Saturday morning fire destroys Kingston Community Center
Published 12:00 am Sunday, September 11, 2016
NATCHEZ — Community residents are mourning the loss of the last remaining building of the old Kingston School.
A Saturday morning fire destroyed the Kingston Community Center on Upper Kingston Road.
Built in 1951, the building was the cafeteria for the old school and then became a center of life for area residents.
“It was the heartbeat of the community,” District 2 County Supervisor David Carter said. “So many people were educated at the school.”
Firefighters from the Natchez Fire Department and all four Adams County volunteer fire stations responded at 8 a.m. to reports of smoke coming from the building.
Volunteers were on their way to a fire training session downtown when they received the call.
Lake Montrose Assistant Fire Chief Troy Whittington was the first firefighter on the scene and said flames were coming out of the building’s roof when he arrived.
Whittington said that within 20 minutes, 18 firefighters were on the scene.
Carter said the fire likely started shortly after 7 a.m. Carter said no reports of smoke or fire were made when the trash collection station at the site was opened at 7 a.m.

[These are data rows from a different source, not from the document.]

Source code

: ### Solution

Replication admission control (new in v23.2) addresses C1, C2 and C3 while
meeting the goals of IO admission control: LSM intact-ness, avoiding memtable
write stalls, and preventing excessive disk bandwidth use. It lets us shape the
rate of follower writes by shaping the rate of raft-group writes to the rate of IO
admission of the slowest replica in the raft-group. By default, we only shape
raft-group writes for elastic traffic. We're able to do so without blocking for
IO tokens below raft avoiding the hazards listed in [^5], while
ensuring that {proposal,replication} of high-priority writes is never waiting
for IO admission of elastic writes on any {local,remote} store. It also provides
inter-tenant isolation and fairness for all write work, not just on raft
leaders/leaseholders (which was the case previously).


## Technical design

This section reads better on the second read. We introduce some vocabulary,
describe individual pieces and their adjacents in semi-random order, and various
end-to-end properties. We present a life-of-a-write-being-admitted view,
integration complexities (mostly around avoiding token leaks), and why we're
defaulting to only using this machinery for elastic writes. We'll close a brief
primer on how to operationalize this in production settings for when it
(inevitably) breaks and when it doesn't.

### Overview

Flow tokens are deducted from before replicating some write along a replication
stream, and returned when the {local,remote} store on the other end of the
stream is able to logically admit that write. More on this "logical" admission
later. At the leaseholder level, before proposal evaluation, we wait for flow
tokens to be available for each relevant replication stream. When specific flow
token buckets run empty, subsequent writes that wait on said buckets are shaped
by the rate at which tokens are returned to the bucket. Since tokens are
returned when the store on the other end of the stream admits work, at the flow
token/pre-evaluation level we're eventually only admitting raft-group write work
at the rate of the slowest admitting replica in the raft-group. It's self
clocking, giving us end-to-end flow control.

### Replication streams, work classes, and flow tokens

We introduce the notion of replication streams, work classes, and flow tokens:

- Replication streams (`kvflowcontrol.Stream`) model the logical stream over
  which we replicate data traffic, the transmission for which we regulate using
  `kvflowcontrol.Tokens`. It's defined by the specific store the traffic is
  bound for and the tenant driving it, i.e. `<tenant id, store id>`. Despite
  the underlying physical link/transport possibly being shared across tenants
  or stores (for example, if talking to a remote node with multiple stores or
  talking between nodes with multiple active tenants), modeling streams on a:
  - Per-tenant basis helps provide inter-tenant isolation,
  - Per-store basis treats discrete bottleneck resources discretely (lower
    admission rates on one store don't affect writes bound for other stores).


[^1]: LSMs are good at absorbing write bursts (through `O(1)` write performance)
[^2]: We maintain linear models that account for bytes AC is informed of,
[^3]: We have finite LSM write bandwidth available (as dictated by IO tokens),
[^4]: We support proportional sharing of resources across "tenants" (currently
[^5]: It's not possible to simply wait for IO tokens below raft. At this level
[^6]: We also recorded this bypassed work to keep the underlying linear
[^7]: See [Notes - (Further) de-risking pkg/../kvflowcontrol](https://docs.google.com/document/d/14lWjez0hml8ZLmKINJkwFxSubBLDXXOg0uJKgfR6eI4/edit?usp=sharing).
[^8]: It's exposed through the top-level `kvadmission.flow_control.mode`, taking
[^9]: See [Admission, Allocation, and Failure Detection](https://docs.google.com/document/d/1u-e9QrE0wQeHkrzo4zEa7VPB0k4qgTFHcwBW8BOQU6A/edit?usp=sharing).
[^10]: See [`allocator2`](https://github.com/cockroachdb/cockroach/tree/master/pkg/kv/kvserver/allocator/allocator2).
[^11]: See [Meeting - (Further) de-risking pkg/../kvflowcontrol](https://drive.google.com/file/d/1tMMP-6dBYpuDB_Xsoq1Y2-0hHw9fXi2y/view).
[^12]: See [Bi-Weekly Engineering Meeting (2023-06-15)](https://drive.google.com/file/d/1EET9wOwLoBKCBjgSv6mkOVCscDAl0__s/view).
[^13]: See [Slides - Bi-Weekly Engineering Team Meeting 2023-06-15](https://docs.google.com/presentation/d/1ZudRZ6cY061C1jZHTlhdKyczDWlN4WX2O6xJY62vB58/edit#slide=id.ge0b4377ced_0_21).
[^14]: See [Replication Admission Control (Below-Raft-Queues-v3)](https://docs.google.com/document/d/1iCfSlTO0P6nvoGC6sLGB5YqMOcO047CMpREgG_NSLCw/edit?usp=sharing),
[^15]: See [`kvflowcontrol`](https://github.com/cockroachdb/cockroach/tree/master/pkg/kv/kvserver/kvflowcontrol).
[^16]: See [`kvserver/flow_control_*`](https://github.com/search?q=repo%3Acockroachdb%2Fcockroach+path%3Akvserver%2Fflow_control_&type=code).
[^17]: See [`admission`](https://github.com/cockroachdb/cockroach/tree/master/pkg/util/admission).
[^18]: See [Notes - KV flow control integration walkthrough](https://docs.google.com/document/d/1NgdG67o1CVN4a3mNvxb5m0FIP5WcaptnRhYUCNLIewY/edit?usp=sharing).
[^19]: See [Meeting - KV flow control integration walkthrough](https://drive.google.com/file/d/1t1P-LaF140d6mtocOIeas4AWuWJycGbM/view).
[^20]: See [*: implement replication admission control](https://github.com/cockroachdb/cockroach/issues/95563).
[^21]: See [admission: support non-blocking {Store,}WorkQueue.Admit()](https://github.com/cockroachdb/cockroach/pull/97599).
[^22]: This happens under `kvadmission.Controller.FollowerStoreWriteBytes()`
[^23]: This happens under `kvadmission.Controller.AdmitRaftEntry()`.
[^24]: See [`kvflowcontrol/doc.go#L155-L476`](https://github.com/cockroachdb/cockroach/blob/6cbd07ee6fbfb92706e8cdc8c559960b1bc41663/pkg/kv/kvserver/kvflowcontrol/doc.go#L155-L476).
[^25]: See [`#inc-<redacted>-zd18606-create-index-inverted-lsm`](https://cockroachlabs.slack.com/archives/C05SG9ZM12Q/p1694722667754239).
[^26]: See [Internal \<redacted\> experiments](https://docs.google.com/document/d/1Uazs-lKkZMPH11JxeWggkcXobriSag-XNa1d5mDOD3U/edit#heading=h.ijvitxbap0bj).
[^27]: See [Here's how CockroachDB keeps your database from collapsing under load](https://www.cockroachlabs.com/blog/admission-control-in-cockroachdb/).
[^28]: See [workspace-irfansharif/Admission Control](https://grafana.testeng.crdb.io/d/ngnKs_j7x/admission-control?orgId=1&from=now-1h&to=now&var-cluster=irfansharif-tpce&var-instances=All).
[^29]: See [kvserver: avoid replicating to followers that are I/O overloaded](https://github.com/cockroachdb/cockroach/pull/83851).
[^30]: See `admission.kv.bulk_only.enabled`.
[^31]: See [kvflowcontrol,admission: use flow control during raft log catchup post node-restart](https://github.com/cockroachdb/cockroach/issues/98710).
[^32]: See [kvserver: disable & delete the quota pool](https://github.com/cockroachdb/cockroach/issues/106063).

Witnesses driving by on Kingston and Upper Kingston roads shortly after 7 a.m. also reported seeing nothing suspicious on the site, Carter said. Sometime after 7:30 a.m., a Kingston resident called 911 to report smoke coming from the building, he said.
Carter said that on weekends when the building is rented, people might come up on a Saturday morning to decorate and prepare, but that no events were planned for the community center this weekend.
Fire officials on the scene said they did not know the cause of the fire Saturday morning.
Jim Schepers was one of the residents who watched firefighters sift through the debris and put out hot spots from his pickup truck Saturday morning.
“It is a tragedy — one of the last landmarks of the area,” Schepers said.
Schepers attended the Kingston School from first grade to eighth grade.
“My momma went to school here,” he said.
Schepers attended the school from 1945 to 1954. He remembers when the building was built in 1951 to replace a smaller cafeteria on the same spot.
Kingston resident Carol McIlwain also watched firefighters put out the last flames Saturday morning. One of the firefighters on the scene was McIlwain’s son Dusty.
“It was still burning when I went down there,” McIlwain said. “It is just heartbreaking.”
McIlwain also attended Kingston School. Even though she was too young to attend the first grade, McIlwain started school when she was 5 years old.
“My mom was a cook down there,” McIlwain said. “They put me with the first graders because I didn’t have anywhere else to go.”
McIlwain attended the school until it closed in 1958.
McIlwain said the school was first built in 1919. Over time, several buildings were built on the property, including an auditorium and gymnasium that burned down. One year after the school closed, the original school building was dismantled but the cafeteria was left as the area’s community center.
Carter said he and County Administrator Joe Murray recently began, ironically, paperwork to get the building named to the National Register of Historic Places.
McIlwain said many memories are tied to the building.
“Throughout the years, we had weddings, reunions, community fundraisers, get-togethers, entertainment and fellowship,” she said.
Carter said the county did have insurance on the building and will begin to look at what it will take to rebuild the building.
“There is too much history down there to not pass down to our children and our grandchildren,” McIlwain said. “The memories are still down there. We don’t want them to end today.”